In a new study, researchers found that women who met the federal physical activity guideline of 30 minutes per day of moderate activity exclusively through walking had a much lower risk of developing high blood pressure.
They also found that women who did not achieve recommended levels of walking but who walked at 2 mph (a 30-minute mile) or faster still had a reduced risk of high blood pressure.
The research was led by University at Buffalo scientists.
Another study of more than 80,000 postmenopausal women aged 50 to 79 found that more time spent in sedentary behavior while awake, such as sitting or lying on the couch, is linked to a higher risk of heart failure hospitalization.
In fact, women who spent more than 9.5 hours per day sitting or lying down had a 42% higher risk of developing heart failure during the nine years after first assessing sedentary time.
This finding was evident even after accounting for physical activity levels and heart failure risk factors such as hypertension, diabetes, obesity, and heart attack.
Taken together, the two studies send a powerful message: Sit less, walk more for heart health.
Both studies relied on data collected over time from participants in the Women’s Health Initiative.
The first study found that brisk walking—identified as a 30-minute mile—for 150 minutes or more per week is linked to a lower risk of hypertension in older women.
Walking speed is strongly linked to lower hypertension risk after adjusting for the walking duration, suggesting that walking faster might have greater blood pressure benefits over volume or duration.
The work adds to growing evidence that people don’t necessarily have to be an avid jogger or cyclist to gain health benefits from physical activity.
Just going for regular walks can have a meaningful impact on important risk factors for cardiovascular disease, in this case, blood pressure.
This is especially important to older adults because walking is an accessible activity for all ages.
The researchers also note that women whose walking speed was slower than 2 mph had a significantly higher 5% to 8% risk of hypertension compared with non-walkers.
Very few studies have examined sedentary time and heart failure risk, and none have focused on older women in whom both sedentary behavior and heart failure are common.
In the second study, during an average of nine years of follow-up, 1,402 women were hospitalized due to heart failure.
Compared with women who reported spending less than 6.5 hours per day sitting or lying down, the risk of heart failure hospitalization was:
15% higher in women reporting 6.6-9.5 hours daily spent sitting or lying down;
42% higher in women reporting more than 9.5 hours daily spent sitting or lying down.
Compared with women who reported sitting less than 4.5 hours a day, the risk of heart failure hospitalization was:
14% higher in women who sat between 4.6 and 8.5 hours each day;
54% higher in women who sat more than 8.5 hours a day.
Researchers saw a 42% higher risk of developing heart failure among women who were sedentary for more than 9.5 hours per day.
When they further accounted for heart attack—a major cause of heart failure that also leads to more sedentary time—the strongly increased risk of heart failure continued to be seen with prolonged sitting time.

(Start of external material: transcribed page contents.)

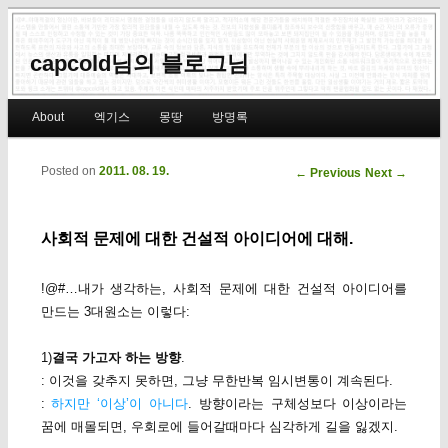
capcold님의 블로그님
Main menu
About
엑기스
몽땅
방명록
Skip to primary content
Skip to secondary content
Posted on
2011. 08. 19.
Post navigation
←
Previous
Next
→
사회적 문제에 대한 건설적 아이디어에 대해.
!@#…내가 생각하는, 사회적 문제에 대한 건설적 아이디어를
만드는 3대원소는 이렇다:
1)
결국 가고자 하는 방향
.
: 이것을 갖추지 못하면, 그냥 무한반복 임시변통이 계속된다.
:
하지만 ‘이상’이 아니다
. 방향이라는 구체성보다 이상이라는
꿈에 매몰되면, 우회로에 들어갈때마다 심각하게 길을 잃겠지.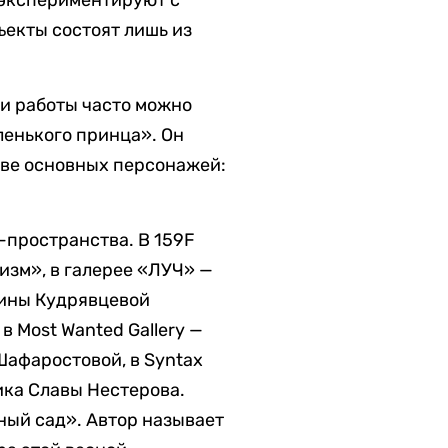
ъекты состоят лишь из
ьи работы часто можно
ленького принца». Он
тве основных персонажей:
-пространства. В 159F
изм», в галерее «ЛУЧ» —
ерины Кудрявцевой
 Most Wanted Gallery —
Шафаростовой, в Syntax
ика Славы Нестерова.
ный сад». Автор называет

The team will soon have results from a new study using accelerometers, which will show that simply standing up to break up sedentary time is associated with a lower risk of cardiovascular disease.
The team says sedentary behavior increases poorer cardiometabolic risk factor, which increases the likelihood of onset and progression of arterial atherosclerosis and blood clots in arteries,
These are precursors to angina and heart attack, of which heart failure is a major consequence.
Sedentary time also reduces the pumping effectiveness of the heart, which is a major manifestation of clinical heart failure.
One author of the study is Michael LaMonte, Ph.D., research associate professor of epidemiology.
The study findings are published in Hypertension and Circulation: Heart Failure.